## Work order
Nothing in the entries may change when you repeat them, and no images may appear.
-- Given information follows --
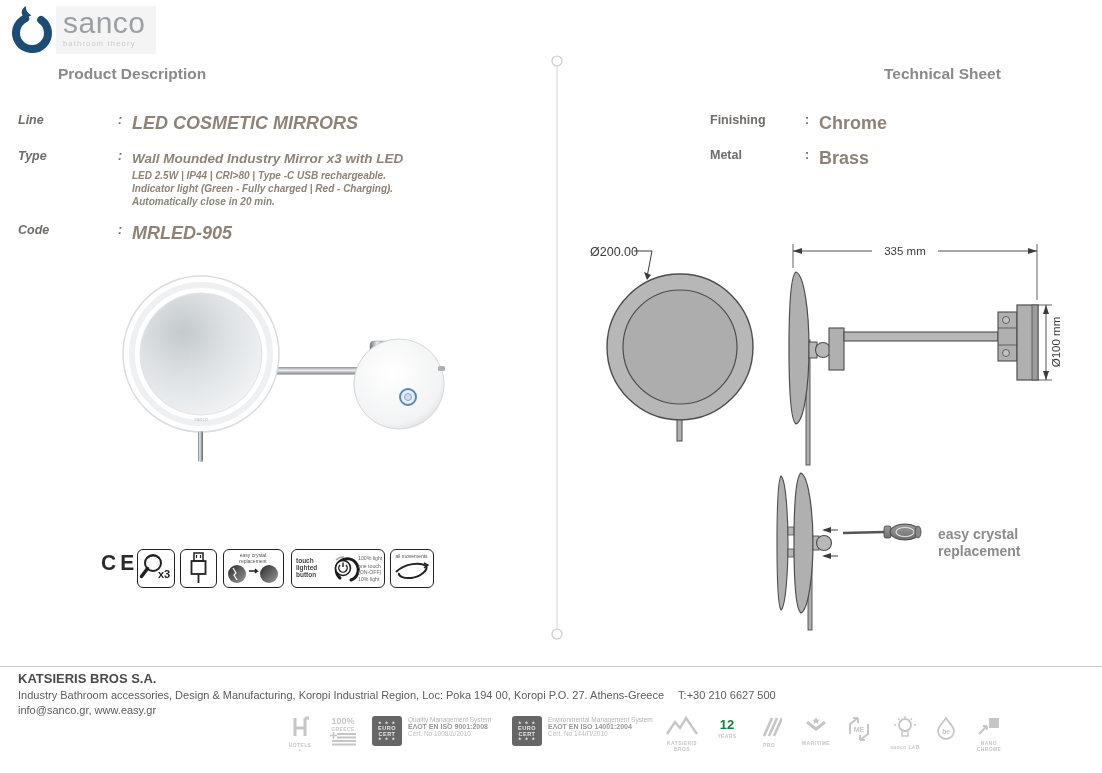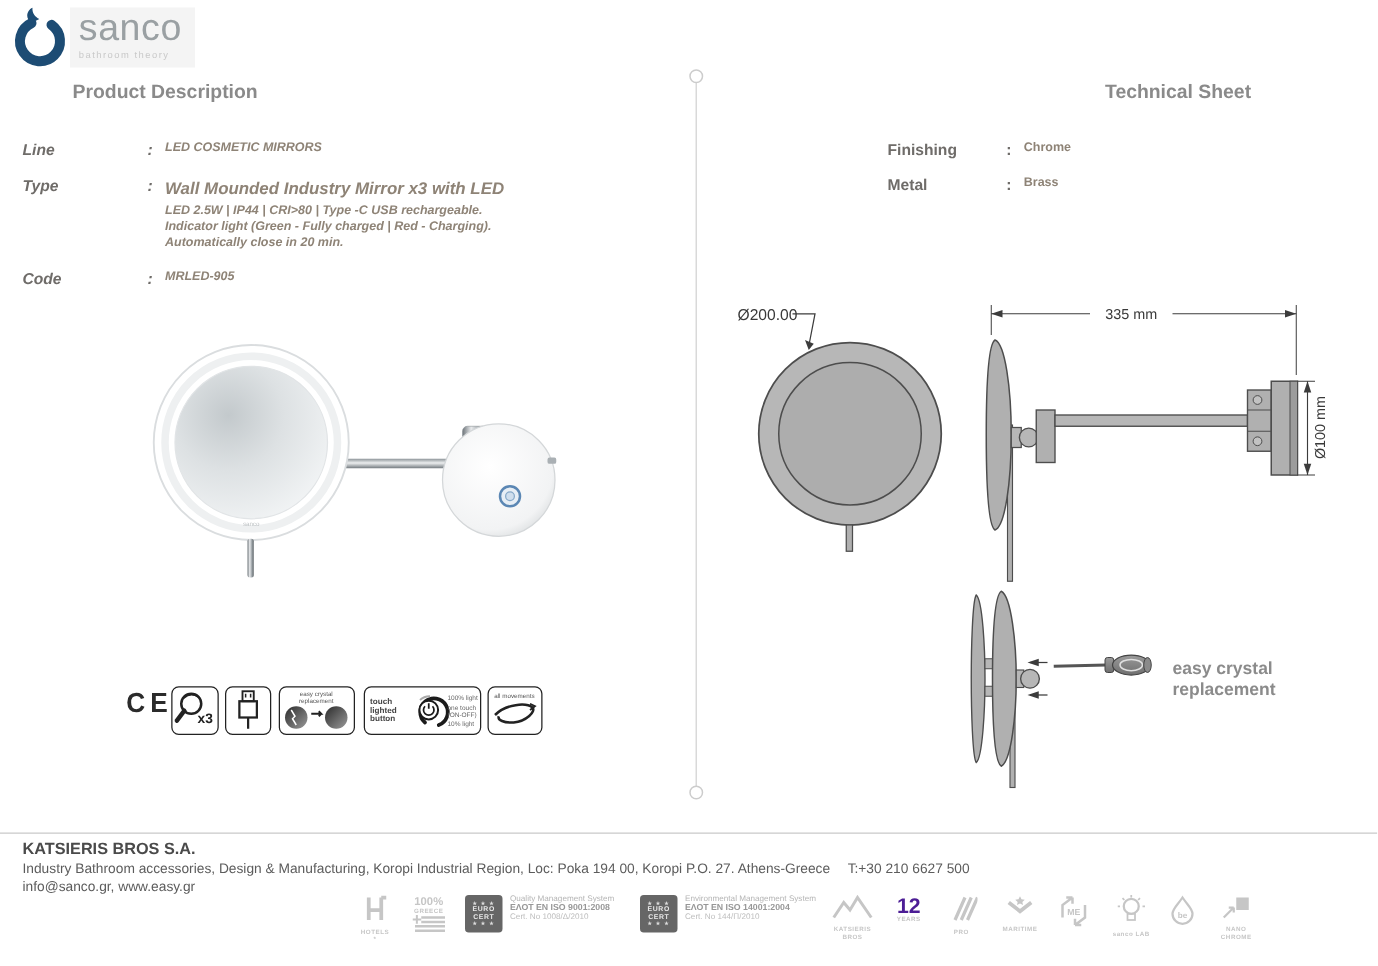--- a/index.html
+++ b/index.html
@@ -14,21 +14,21 @@
   .col-head{position:absolute;top:65px;font-size:15.5px;font-weight:bold;color:#8a8a8a;}
   #head-left{left:58px;} #head-right{left:884px;}
   
   .specs{position:absolute;top:113px;}
   #specs-left{left:18px;width:530px;font-style:italic;}
   #specs-right{left:710px;width:330px;}
   .spec-row{display:grid;grid-template-columns:100px 14px 1fr;align-items:start;margin-bottom:15px;}
   #specs-right .spec-row{grid-template-columns:95px 14px 1fr;margin-bottom:14px;}
   .spec-label{font-size:12.5px;font-weight:bold;color:#6f6c69;}
   .spec-colon{font-size:12.5px;font-weight:bold;color:#6f6c69;}
-  .spec-value{font-size:10px;font-weight:bold;color:#8e8376;}
+  .spec-value{font-size:18px;font-weight:bold;color:#8e8376;}
   .spec-value.big{font-size:13.5px;}
   .type-details{margin-top:2px;}
   .type-details div{font-size:10px;font-weight:bold;color:#8e8376;line-height:13px;}
   
   .features{position:absolute;left:0;top:0;}
   .ce-mark{position:absolute;left:101px;top:551px;font-size:21px;font-weight:bold;
            color:#2b2b2b;letter-spacing:4px;transform:scaleY(1.05);}
   .fbox{position:absolute;top:549px;height:39px;border:1.6px solid #222;border-radius:6px;
         background:#fff;box-sizing:border-box;}
   
@@ -346,21 +346,21 @@
       <div class="l3">Cert. No 144/Π/2010</div>
     </div>
     <div class="cert" style="left:378px;width:44px;">
       <svg width="34" height="20" viewBox="0 0 34 20">
         <path d="M2,18 L10,6 L15,12 L21,2 L32,18" fill="none" stroke="#c6c6c6" stroke-width="2.4"></path>
       </svg>
       <div class="cap">KATSIERIS</div>
       <div class="cap">BROS</div>
     </div>
     <div class="cert" style="left:428px;width:34px;">
-      <div style="font-size:17px;line-height:17px;color:#4c1d95;">12</div>
+      <div style="font-size:13px;line-height:17px;color:#15803d;">12</div>
       <div class="cap">YEARS</div>
     </div>
     <div class="cert" style="left:470px;width:34px;">
       <svg width="26" height="22" viewBox="0 0 26 22">
         <path d="M8,20 L16,2 M13,20 L21,2 M18,20 L26,2" stroke="#c6c6c6" stroke-width="2.6"></path>
       </svg>
       <div class="cap">PRO</div>
     </div>
     <div class="cert" style="left:515px;width:38px;">
       <svg width="24" height="20" viewBox="0 0 24 20">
-- Given information concluded --
## Solution to this task
--- a/index.html
+++ b/index.html
@@ -14,21 +14,21 @@
   .col-head{position:absolute;top:65px;font-size:15.5px;font-weight:bold;color:#8a8a8a;}
   #head-left{left:58px;} #head-right{left:884px;}
   
   .specs{position:absolute;top:113px;}
   #specs-left{left:18px;width:530px;font-style:italic;}
   #specs-right{left:710px;width:330px;}
   .spec-row{display:grid;grid-template-columns:100px 14px 1fr;align-items:start;margin-bottom:15px;}
   #specs-right .spec-row{grid-template-columns:95px 14px 1fr;margin-bottom:14px;}
   .spec-label{font-size:12.5px;font-weight:bold;color:#6f6c69;}
   .spec-colon{font-size:12.5px;font-weight:bold;color:#6f6c69;}
-  .spec-value{font-size:10px;font-weight:bold;color:#8e8376;}
+  .spec-value{font-size:18px;font-weight:bold;color:#8e8376;}
   .spec-value.big{font-size:13.5px;}
   .type-details{margin-top:2px;}
   .type-details div{font-size:10px;font-weight:bold;color:#8e8376;line-height:13px;}
   
   .features{position:absolute;left:0;top:0;}
   .ce-mark{position:absolute;left:101px;top:551px;font-size:21px;font-weight:bold;
            color:#2b2b2b;letter-spacing:4px;transform:scaleY(1.05);}
   .fbox{position:absolute;top:549px;height:39px;border:1.6px solid #222;border-radius:6px;
         background:#fff;box-sizing:border-box;}
   
@@ -346,21 +346,21 @@
       <div class="l3">Cert. No 144/Π/2010</div>
     </div>
     <div class="cert" style="left:378px;width:44px;">
       <svg width="34" height="20" viewBox="0 0 34 20">
         <path d="M2,18 L10,6 L15,12 L21,2 L32,18" fill="none" stroke="#c6c6c6" stroke-width="2.4"></path>
       </svg>
       <div class="cap">KATSIERIS</div>
       <div class="cap">BROS</div>
     </div>
     <div class="cert" style="left:428px;width:34px;">
-      <div style="font-size:17px;line-height:17px;color:#4c1d95;">12</div>
+      <div style="font-size:13px;line-height:17px;color:#15803d;">12</div>
       <div class="cap">YEARS</div>
     </div>
     <div class="cert" style="left:470px;width:34px;">
       <svg width="26" height="22" viewBox="0 0 26 22">
         <path d="M8,20 L16,2 M13,20 L21,2 M18,20 L26,2" stroke="#c6c6c6" stroke-width="2.6"></path>
       </svg>
       <div class="cap">PRO</div>
     </div>
     <div class="cert" style="left:515px;width:38px;">
       <svg width="24" height="20" viewBox="0 0 24 20">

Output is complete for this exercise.